Task:
Look through the entries for the string "фоне", and copy each line that holds it.

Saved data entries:
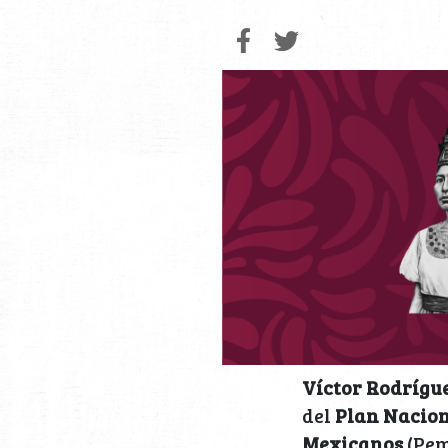
Víctor Rodrígue
del
Plan Nacion
Mexicanos
(Pem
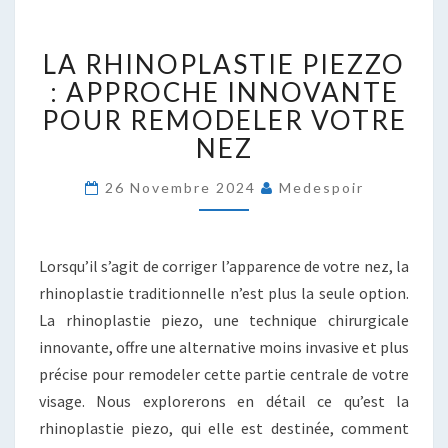
LA
LA RHINOPLASTIE PIEZZO
RHINOPLASTIE
PIEZZO
: APPROCHE INNOVANTE
:
POUR REMODELER VOTRE
APPROCHE
NEZ
INNOVANTE
POUR
26 Novembre 2024
Medespoir
REMODELER
VOTRE
NEZ
Lorsqu’il s’agit de corriger l’apparence de votre nez, la
rhinoplastie traditionnelle n’est plus la seule option.
La rhinoplastie piezo, une technique chirurgicale
innovante, offre une alternative moins invasive et plus
précise pour remodeler cette partie centrale de votre
visage. Nous explorerons en détail ce qu’est la
rhinoplastie piezo, qui elle est destinée, comment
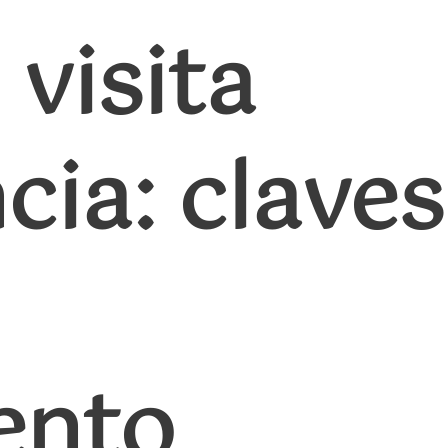
visita
cia: claves
ento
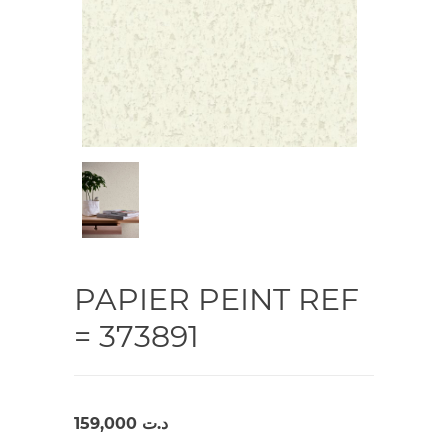
PAPIER PEINT REF
= 373891
159,000
د.ت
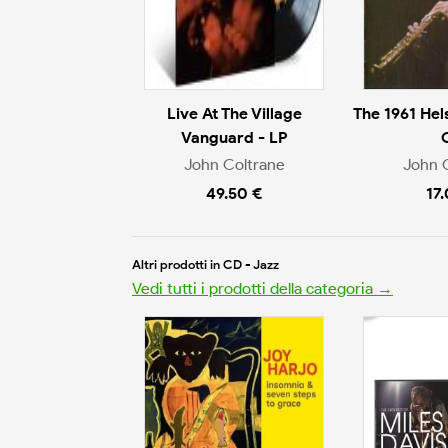
Live At The Village
The 1961 Hel
Vanguard - LP
John Coltrane
John 
49.50 €
17
Altri prodotti in CD - Jazz
Vedi tutti i prodotti della categoria →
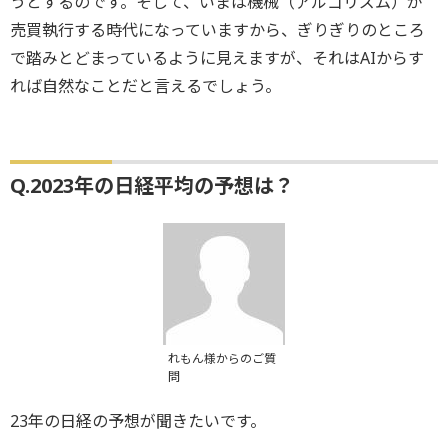
うとするのです。そして、いまは機械（アルゴリズム）が
売買執行する時代になっていますから、ぎりぎりのところ
で踏みとどまっているように見えますが、それはAIからす
れば自然なことだと言えるでしょう。
Q.2023年の日経平均の予想は？
れもん様からのご質
問
23年の日経の予想が聞きたいです。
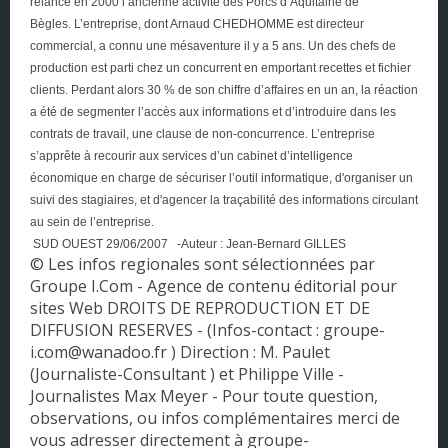
relancé en 2000 l’ancienne activité des Porcs d’Aquitaine de
Bègles. L’entreprise, dont Arnaud CHEDHOMME est directeur
Corse
commercial, a connu une mésaventure il y a 5 ans. Un des chefs de
production est parti chez un concurrent en emportant recettes et fichier
DOM - TOM
clients. Perdant alors 30 % de son chiffre d’affaires en un an, la réaction
a été de segmenter l’accès aux informations et d’introduire dans les
Franche Comté
contrats de travail, une clause de non-concurrence. L’entreprise
s’apprête à recourir aux services d’un cabinet d’intelligence
Haute Normandie
économique en charge de sécuriser l’outil informatique, d'organiser un
suivi des stagiaires, et d'agencer la traçabilité des informations circulant
Ile-de-France
au sein de l’entreprise.
SUD OUEST 29/06/2007
-
Auteur :
Jean-Bernard GILLES
Languedoc-Roussillon
© Les infos regionales sont sélectionnées par
Groupe I.Com - Agence de contenu éditorial pour
Limousin
sites Web DROITS DE REPRODUCTION ET DE
DIFFUSION RESERVES - (Infos-contact : groupe-
Lorraine
i.com@wanadoo.fr ) Direction : M. Paulet
(Journaliste-Consultant ) et Philippe Ville -
Midi-Pyrénées
Journalistes Max Meyer - Pour toute question,
observations, ou infos complémentaires merci de
Nord Pas de Calais
vous adresser directement à groupe-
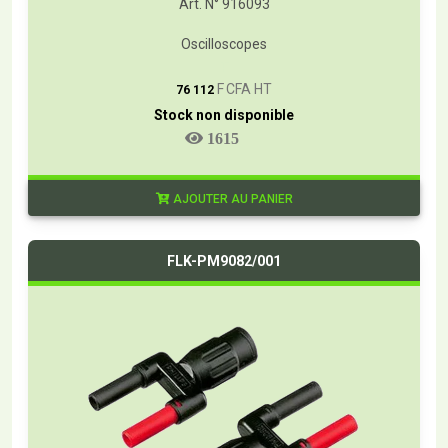
Art. N° 916093
Oscilloscopes
T
F CFA HT
76 112
Stock non disponible
1615
AJOUTER AU PANIER
FLK-PM9082/001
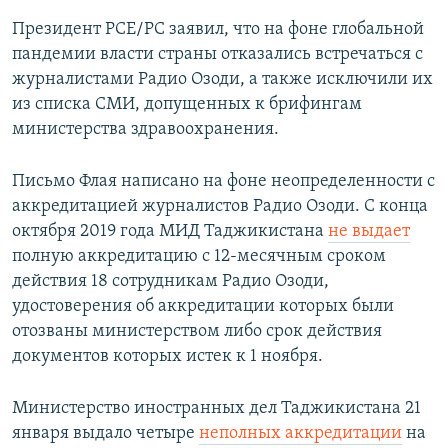
Президент РСЕ/РС заявил, что на фоне глобальной
пандемии власти страны отказались встречаться с
журналистами Радио Озоди, а также исключили их
из списка СМИ, допущенных к брифингам
министерства здравоохранения.
Письмо Флая написано на фоне неопределенности с
аккредитацией журналистов Радио Озоди. С конца
октября 2019 года МИД Таджикистана
не выдает
полную аккредитацию с 12-месячным сроком
действия 18 сотрудникам Радио Озоди,
удостоверения об аккредитации которых были
отозваны министерством либо срок действия
документов которых истек к 1 ноября.
Министерство иностранных дел Таджикистана 21
января выдало четыре
неполных аккредитации
на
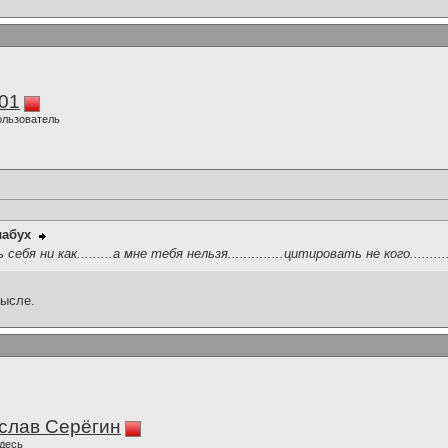
01
ользователь
лабух
бя ни как.........а мне тебя нельзя..............цитировать не кого.........
мысле.
слав Серёгин
десь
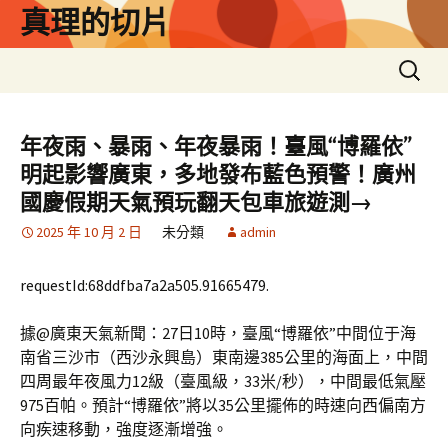
跳
真理的切片
至
主
搜
要
尋
內
關
容
鍵
年夜雨、暴雨、年夜暴雨！臺風“博羅依”
字:
明起影響廣東，多地發布藍色預警！廣州
國慶假期天氣預玩翻天包車旅遊測→
2025 年 10 月 2 日
未分類
admin
requestId:68ddfba7a2a505.91665479.
據@廣東天氣新聞：27日10時，臺風“博羅依”中間位于海
南省三沙市（西沙永興島）東南邊385公里的海面上，中間
四周最年夜風力12級（臺風級，33米/秒），中間最低氣壓
975百帕。預計“博羅依”將以35公里擺佈的時速向西偏南方
向疾速移動，強度逐漸增強。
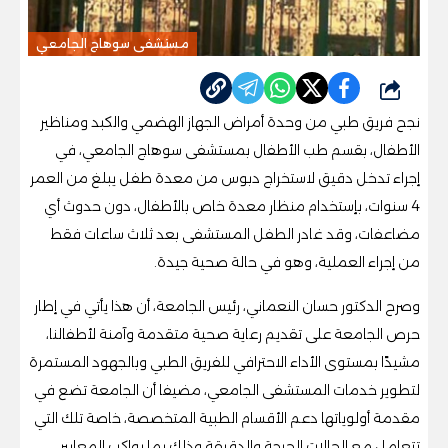
مستشفى سوهاج الجامعي
شارك
نجح فريق طبي من وحدة أمراض الجهاز الهضمي والكبد ومناظير
الأطفال، بقسم طب الأطفال بمستشفى سوهاج الجامعي، في
إجراء تدخل دقيق لاستخراج دبوس من معدة طفل يبلغ من العمر
4 سنوات، بإستخدام منظار معدة خاص بالأطفال، دون حدوث أي
مضاعفات، وقد غادر الطفل المستشفى بعد ثلاث ساعات فقط
من إجراء العملية، وهو في حالة صحية جيدة.
وصرح الدكتور حسان النعماني، رئيس الجامعة، أن هذا يأتي في إطار
حرص الجامعة على تقديم رعاية صحية متقدمة وآمنة لأطفالنا،
مشيدًا بمستوى الأداء الاحترافي للفريق الطبي وبالجهود المستمرة
لتطوير خدمات المستشفى الجامعي، مضيفا أن الجامعة تضع في
مقدمة أولوياتها دعم الأقسام الطبية المتخصصة، خاصة تلك التي
تتعامل مع الحالات الحرجة والدقيقة وذلك بما يواكب المعايير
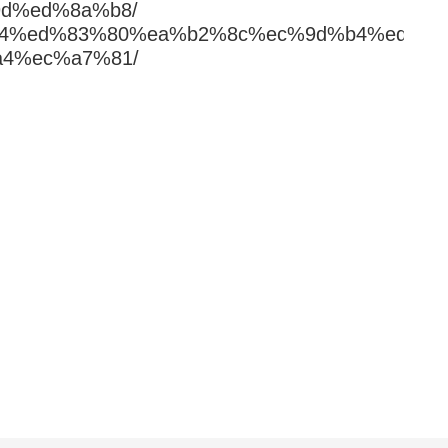
d%ed%8a%b8/
c%8a%a4%ed%83%80%ea%b2%8c%ec%9d%b4%ed%
4%ec%a7%81/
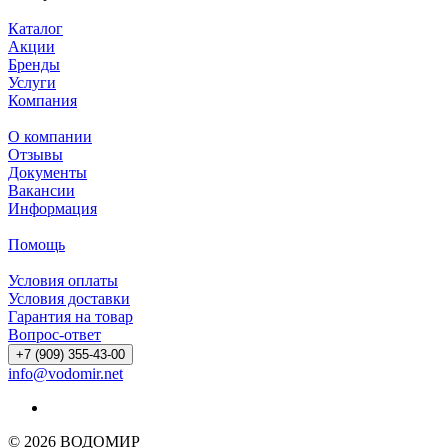
Каталог
Акции
Бренды
Услуги
Компания
О компании
Отзывы
Документы
Вакансии
Информация
Помощь
Условия оплаты
Условия доставки
Гарантия на товар
Вопрос-ответ
+7 (909) 355-43-00
info@vodomir.net
© 2026 ВОДОМИР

Answer below:
Президент РСЕ/РС заявил, что на фоне глобальной
Письмо Флая написано на фоне неопределенности с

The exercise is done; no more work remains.